Ian Bonhote and Peter Ettedgui, the UK co-directors of McQueen, tell Screen why documentary was the perfect medium to tell the story of the mercurial fashion designer.
It is an inspiring but ultimately tragic tale of one of the UK’s greatest designers: a child from the East End of London who began as a tailor’s assistant on Savile Row, stormed the world of fashion but then died aged only 40. McQueen, the feature documentary co-directed by Ian Bonhote and Peter Ettedgui and written by the latter, is a celebration of Alexander Lee McQueen, a figure the filmmakers compare to Picasso in his brilliance and versatility.
The project was originally intended by producers Salon Pictures to fit into their series about “great Britains” — Salon’s Nick Taussig and Paul Van Carter had made films about Winston Churchill and Falklands War Army veteran Simon Weston. When brainstorming potential directors, Van Carter remembered Bonhote, with whom he had worked at Pulse Films on commercials and music videos. He knew Bonhote was “very into fashion” and that his wife had worked with McQueen and owned a fashion label. “It wasn’t an obvious choice but I really liked Ian, I trusted him and we had a friendship that was 10 years old,” Van Carter says of why he approached Bonhote to direct.
International distributors were intrigued: at an early stage in the film’s gestation, sales agent Embankment Films started pitching it to buyers at Berlin’s European Film Market in 2017, and it went on to sell to several major distributors on the basis of a teaser and a script including Lionsgate UK and Bleecker Street for the US.
At that stage, the filmmakers had not yet secured access to any archive material other than what was available on YouTube. They also had not yet managed to recruit any of McQueen’s relatives to the project and had to contend with the knowledge Pathé was developing a dramatic feature about the designer. But the filmmakers were confident they could tell the story equally well, if not better, in a feature documentary.
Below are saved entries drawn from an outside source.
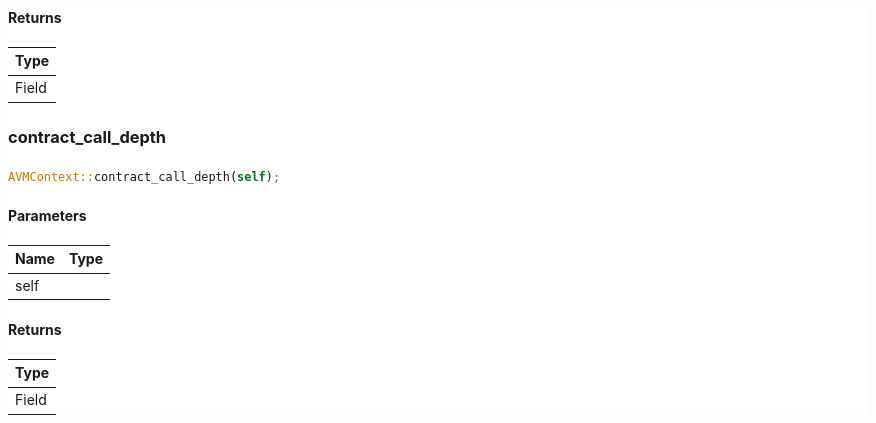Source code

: #### Returns
| Type |
| --- |
| Field |

### contract_call_depth

```rust
AVMContext::contract_call_depth(self);
```

#### Parameters
| Name | Type |
| --- | --- |
| self |  |

#### Returns
| Type |
| --- |
| Field |

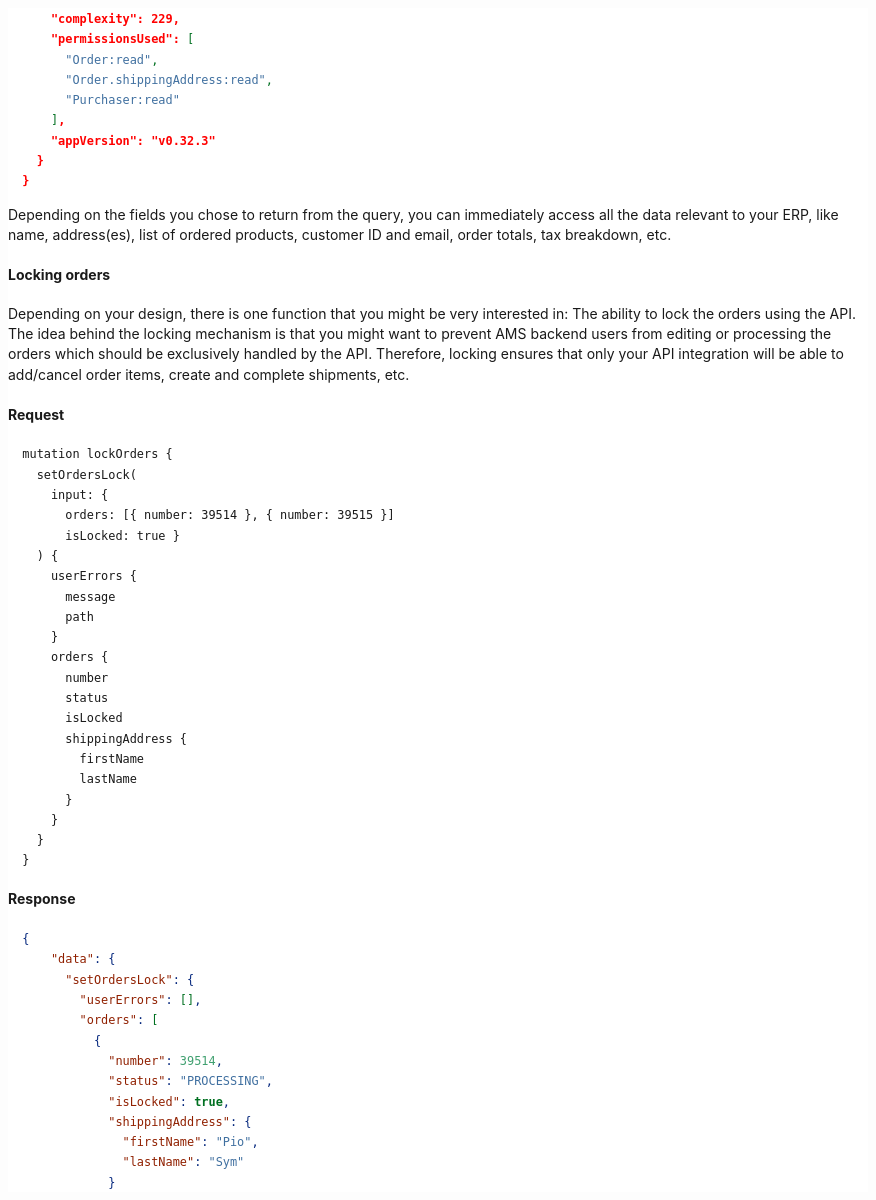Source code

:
 ```json
      "complexity": 229,
      "permissionsUsed": [
        "Order:read",
        "Order.shippingAddress:read",
        "Purchaser:read"
      ],
      "appVersion": "v0.32.3"
    }
  }
```

Depending on the fields you chose to return from the query, you can immediately access all the data relevant to your ERP, like name, address(es), list of ordered products, customer ID and email, order totals, tax breakdown, etc.

#### Locking orders

Depending on your design, there is one function that you might be very interested in: The ability to lock the orders using the API. The idea behind the locking mechanism is that you might want to prevent AMS backend users from editing or processing the orders which should be exclusively handled by the API. Therefore, locking ensures that only your API integration will be able to add/cancel order items, create and complete shipments, etc.

#### Request

```gql
  mutation lockOrders {
    setOrdersLock(
      input: {
        orders: [{ number: 39514 }, { number: 39515 }]
        isLocked: true }
    ) {
      userErrors {
        message
        path
      }
      orders {
        number
        status
        isLocked
        shippingAddress {
          firstName
          lastName
        }
      }
    }
  }
```

#### Response

```json
  {
      "data": {
        "setOrdersLock": {
          "userErrors": [],
          "orders": [
            {
              "number": 39514,
              "status": "PROCESSING",
              "isLocked": true,
              "shippingAddress": {
                "firstName": "Pio",
                "lastName": "Sym"
              }
```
Bonhote, who co-founded Pulse Films before going on to set up Misfits Entertainment with McQueen producer Andee Ryder, and Ettedgui, who made McQueen after co-writing the Oscar-nominated Marlon Brando documentary Listen To Me Marlon, describe themselves as being like “private detectives” as they set about investigating their subject’s life and working out how to tell his story on screen.
“At first, very few people wanted to speak to us,” Ettedgui recalls. However, it was also apparent McQueen was becoming part of the zeitgeist. The designer was the subject of a successful retrospective at London’s Victoria & Albert Museum in 2015, and the media’s fascination with him had only intensified since his suicide in 2010.
One early idea was to structure the film around a series of McQueen’s fashion shows. The filmmakers were also determined their project should have the scale and ambition to play in cinemas. Ettedgui describes it as “a wonderful rags-to-riches story that has a real sense of a rise and a fall to it as a narrative”.
There is also the mystery as to why, at the peak of his profession, McQueen decided to end his life.
“We saw it as a universal story with McQueen not just being a fashion designer but someone connected to the art world, the world of film and to the whole cross-currents of that so-called Cool Britannia and Britpop period,” says Ettedgui.
Bonhote had never made a documentary before — his directorial debut was the low-budget thriller Alleycats — but he says he “fell in love” with the genre while making McQueen. “You can do whatever you want,” he says. “It is the most open format to tell a story.”
“It is fantastically versatile,” Ettedgui agrees. “The sky is the limit in what you can do with the medium and how you can combine different formats to create a very strong emotional reaction.”
Family insight
The filmmakers were eventually able to persuade McQueen’s sister Janet and his nephew Gary to participate in the documentary. “In our case, our technique, Peter and I, was to be very, very patient and hands off,” Bonhote says of how they won the trust of McQueen’s family.
They met Janet in a “very informal, cup-of-tea setting” and struck up an immediate rapport with her. She and Gary realised the filmmakers were trying to “do something authentic”, as Ettedgui puts it.
When Janet and Gary finally appeared on camera, they spoke very frankly about what was often very painful subject matter, including the abuse McQueen had suffered as a child. The film touches on Aids, mental illness and the breakneck pace of the fashion world.
Nevertheless, Bonhote and Ettedgui were apprehensive when they showed a cut to McQueen’s close collaborator Sebastian Pons. The designer came dressed as if for a premiere only to discover he was being shown the film in an editing suite. “In the end, he got up and hugged us both,” said Ettedgui. “He was in tears. He said this was the film Lee would have wanted.”